** Opening Passage provided block **
American painter (1846–1938)

Stephen Parrish (1846–1938) was an American painter and etcher who became one of the 19th century's most celebrated printmakers during the "American Etching Revival." Privately trained by painter and animal etcher Peter Moran, Parrish was best known for his landscape etching of "Eastern North America, particularly the harbors and villages of New England and Canada," and as the father of painter and illustrator Maxfield Parrish.

==Career==

Parrish was engaged in mercantile pursuits until he was 30, when he applied himself to art, studying for a year with a local teacher.

In 1878, he attended the Pennsylvania Academy in Philadelphia, and in 1879 at the National Academy in New York City. He soon turned his attention also to etching, and in December 1879, produced his first plate. After that he applied himself to both branches of art, exhibiting in New York City, Boston, Philadelphia, London, Liverpool, Paris, Munich, Dresden, and Vienna.
** Closing Passage provided block **
** Opening Available data block **
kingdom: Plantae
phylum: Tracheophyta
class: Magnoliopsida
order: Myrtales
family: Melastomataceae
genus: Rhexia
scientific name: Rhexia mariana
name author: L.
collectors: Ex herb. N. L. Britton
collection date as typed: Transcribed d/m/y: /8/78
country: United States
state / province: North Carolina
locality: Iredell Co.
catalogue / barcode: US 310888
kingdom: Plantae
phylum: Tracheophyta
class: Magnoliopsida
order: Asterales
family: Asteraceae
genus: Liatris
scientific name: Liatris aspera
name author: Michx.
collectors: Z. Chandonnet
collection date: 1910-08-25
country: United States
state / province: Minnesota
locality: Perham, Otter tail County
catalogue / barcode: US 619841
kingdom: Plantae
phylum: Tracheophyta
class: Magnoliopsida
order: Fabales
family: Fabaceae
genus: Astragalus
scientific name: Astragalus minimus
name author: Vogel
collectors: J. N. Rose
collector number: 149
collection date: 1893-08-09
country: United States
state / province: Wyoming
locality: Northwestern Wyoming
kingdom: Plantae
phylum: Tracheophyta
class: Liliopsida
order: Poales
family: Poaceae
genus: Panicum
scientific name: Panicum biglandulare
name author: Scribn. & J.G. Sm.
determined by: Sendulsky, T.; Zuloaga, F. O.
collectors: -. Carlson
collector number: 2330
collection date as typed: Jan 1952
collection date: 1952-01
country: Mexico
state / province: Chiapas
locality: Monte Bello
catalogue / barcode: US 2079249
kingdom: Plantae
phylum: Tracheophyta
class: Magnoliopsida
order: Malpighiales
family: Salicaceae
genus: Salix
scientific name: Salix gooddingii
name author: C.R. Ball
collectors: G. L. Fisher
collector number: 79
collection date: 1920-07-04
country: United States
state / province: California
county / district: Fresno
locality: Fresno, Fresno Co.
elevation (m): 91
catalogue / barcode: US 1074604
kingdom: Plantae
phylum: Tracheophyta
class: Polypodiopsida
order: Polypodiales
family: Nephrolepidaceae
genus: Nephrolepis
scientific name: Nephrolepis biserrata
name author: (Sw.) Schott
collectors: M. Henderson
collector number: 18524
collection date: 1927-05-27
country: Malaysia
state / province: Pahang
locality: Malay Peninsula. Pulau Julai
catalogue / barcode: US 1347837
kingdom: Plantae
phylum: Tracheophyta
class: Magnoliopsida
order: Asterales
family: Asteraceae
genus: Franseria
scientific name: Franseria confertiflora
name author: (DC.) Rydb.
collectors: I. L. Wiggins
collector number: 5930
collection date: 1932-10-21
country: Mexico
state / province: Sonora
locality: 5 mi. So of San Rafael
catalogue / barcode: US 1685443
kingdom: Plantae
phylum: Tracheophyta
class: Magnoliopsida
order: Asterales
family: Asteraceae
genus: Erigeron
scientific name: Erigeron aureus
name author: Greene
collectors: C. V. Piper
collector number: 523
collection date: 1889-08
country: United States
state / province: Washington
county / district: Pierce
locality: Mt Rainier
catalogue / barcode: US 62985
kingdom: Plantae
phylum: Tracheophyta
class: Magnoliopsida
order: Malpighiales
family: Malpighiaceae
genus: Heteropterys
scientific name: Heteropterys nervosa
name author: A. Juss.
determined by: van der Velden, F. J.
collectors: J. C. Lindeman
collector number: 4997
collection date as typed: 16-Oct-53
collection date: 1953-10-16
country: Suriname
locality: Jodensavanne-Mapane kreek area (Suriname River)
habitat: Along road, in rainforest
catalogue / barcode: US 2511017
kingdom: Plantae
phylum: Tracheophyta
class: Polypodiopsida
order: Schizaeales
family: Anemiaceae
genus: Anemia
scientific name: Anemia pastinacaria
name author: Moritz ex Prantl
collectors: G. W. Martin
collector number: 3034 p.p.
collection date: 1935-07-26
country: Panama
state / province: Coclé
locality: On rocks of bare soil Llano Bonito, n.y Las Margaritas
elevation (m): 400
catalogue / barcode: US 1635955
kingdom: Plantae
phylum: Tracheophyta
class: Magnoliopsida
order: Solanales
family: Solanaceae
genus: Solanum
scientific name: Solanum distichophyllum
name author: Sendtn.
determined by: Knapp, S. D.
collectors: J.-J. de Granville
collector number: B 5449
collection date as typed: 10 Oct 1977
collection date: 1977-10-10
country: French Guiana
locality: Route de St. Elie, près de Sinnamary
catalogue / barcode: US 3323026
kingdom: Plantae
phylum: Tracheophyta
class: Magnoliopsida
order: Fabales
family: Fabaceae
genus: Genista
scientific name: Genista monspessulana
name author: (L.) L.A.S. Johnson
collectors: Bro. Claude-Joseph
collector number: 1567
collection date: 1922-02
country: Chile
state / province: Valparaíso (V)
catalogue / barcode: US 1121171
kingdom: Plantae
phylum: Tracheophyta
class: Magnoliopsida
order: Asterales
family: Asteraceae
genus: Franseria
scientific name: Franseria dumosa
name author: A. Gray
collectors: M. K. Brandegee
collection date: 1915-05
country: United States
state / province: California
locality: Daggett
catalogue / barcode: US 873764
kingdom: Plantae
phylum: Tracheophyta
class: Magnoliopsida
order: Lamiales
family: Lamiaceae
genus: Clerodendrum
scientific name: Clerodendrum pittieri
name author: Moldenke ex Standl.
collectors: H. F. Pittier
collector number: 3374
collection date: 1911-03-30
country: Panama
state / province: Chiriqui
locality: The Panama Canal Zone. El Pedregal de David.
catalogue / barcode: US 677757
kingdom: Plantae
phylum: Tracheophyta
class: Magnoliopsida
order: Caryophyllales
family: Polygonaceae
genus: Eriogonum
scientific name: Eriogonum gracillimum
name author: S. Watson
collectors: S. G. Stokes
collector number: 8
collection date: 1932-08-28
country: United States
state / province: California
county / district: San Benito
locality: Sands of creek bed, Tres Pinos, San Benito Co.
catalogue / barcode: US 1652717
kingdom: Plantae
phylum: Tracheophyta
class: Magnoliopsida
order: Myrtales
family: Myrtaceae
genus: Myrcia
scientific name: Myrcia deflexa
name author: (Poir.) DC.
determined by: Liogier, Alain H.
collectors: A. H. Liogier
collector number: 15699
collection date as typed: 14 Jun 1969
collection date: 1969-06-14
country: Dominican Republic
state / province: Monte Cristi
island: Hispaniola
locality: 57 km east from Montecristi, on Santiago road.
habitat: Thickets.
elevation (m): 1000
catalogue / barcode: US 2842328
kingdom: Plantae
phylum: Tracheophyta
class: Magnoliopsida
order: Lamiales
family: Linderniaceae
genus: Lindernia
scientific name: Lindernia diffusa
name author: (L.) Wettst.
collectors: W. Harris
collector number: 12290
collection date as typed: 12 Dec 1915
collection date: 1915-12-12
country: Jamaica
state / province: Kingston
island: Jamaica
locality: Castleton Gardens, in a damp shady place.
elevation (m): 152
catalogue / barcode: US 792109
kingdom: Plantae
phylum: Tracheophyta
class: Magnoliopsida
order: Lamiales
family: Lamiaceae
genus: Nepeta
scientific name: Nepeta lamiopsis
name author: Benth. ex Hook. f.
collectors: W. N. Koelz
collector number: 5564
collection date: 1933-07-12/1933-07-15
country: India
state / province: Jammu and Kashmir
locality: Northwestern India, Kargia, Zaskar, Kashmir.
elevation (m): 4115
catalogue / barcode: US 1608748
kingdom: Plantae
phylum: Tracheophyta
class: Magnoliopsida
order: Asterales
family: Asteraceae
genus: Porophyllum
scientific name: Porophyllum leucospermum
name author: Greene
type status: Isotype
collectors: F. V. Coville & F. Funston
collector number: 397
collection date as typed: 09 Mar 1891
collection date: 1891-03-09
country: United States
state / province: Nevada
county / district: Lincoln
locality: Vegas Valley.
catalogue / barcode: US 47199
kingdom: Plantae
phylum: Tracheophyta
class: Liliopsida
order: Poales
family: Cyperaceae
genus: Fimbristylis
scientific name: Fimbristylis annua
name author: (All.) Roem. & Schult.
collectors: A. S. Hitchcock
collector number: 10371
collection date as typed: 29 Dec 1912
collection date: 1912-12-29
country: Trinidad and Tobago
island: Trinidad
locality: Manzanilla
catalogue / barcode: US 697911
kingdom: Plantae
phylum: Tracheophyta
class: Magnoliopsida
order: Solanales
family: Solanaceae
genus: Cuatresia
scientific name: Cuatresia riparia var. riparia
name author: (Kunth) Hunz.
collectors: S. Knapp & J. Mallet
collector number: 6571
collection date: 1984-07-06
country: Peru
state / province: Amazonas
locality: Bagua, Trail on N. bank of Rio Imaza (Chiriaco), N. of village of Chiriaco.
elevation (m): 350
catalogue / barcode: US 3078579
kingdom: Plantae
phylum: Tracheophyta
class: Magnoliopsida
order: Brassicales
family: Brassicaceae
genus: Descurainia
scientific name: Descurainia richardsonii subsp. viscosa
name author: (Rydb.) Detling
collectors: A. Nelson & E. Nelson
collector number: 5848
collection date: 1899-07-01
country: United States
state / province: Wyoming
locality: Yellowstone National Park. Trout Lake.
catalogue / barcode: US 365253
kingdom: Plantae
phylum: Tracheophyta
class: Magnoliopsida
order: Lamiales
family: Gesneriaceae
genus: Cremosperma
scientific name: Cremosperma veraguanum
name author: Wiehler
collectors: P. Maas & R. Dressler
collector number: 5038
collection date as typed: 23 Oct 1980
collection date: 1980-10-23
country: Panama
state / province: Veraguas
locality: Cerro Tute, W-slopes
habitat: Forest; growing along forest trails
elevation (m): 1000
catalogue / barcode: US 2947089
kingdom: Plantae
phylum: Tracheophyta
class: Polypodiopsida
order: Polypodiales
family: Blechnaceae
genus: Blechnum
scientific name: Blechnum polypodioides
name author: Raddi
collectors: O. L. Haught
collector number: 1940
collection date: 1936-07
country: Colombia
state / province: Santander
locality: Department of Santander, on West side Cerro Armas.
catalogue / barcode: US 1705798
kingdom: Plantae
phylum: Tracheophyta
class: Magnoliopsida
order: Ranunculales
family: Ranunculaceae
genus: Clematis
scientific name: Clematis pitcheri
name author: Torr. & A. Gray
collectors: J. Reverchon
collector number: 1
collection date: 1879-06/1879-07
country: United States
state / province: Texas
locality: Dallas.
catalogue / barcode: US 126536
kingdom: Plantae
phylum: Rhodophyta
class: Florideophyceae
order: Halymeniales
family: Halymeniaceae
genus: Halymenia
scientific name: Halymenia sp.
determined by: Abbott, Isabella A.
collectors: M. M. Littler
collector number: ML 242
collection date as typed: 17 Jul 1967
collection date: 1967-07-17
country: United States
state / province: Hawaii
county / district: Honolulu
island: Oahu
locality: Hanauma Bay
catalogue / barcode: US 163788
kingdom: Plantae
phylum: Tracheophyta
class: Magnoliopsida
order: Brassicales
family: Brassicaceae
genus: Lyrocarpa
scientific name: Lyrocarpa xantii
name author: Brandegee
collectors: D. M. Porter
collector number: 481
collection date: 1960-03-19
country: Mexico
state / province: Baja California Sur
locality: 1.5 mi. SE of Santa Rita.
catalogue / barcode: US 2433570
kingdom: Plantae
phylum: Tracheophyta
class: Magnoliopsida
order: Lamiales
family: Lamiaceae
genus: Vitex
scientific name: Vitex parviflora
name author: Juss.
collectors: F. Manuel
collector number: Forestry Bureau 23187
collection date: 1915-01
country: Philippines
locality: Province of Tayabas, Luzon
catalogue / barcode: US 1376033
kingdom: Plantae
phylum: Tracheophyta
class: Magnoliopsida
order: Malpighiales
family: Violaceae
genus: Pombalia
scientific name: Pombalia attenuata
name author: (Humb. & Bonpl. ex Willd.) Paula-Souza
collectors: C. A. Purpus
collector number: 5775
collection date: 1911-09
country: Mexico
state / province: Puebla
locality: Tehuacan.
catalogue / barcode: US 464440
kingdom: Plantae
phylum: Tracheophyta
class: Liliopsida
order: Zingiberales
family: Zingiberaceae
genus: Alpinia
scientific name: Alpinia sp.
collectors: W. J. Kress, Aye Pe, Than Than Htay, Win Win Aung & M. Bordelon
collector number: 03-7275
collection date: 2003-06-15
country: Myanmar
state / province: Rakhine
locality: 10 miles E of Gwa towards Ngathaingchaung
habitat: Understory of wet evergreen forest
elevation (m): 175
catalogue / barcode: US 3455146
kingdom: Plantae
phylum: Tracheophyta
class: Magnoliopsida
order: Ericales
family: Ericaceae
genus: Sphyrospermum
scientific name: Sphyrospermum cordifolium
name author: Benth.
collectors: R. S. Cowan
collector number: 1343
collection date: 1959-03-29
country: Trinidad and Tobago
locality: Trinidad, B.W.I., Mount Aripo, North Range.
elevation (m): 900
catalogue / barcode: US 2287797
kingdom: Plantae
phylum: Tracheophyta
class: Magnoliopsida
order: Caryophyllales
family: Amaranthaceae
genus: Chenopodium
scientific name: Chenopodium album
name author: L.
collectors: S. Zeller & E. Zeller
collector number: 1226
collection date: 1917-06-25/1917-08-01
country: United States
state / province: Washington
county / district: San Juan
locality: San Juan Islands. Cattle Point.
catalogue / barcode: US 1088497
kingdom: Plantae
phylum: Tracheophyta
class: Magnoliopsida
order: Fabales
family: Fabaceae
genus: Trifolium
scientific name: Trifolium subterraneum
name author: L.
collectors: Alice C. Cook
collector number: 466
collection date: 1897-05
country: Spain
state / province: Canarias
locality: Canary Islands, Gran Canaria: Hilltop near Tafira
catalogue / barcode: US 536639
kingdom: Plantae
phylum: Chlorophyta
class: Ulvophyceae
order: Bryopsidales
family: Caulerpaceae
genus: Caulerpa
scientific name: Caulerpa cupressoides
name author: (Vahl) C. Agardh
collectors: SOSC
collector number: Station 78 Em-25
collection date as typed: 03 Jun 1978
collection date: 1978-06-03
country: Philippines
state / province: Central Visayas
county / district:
** Closing Available data block **
▸ **Your goal**: Which distinct years are mentioned in the Stephen Parrish biography?

▸ **Solution for this task**: 1846, 1938, 1878, 1879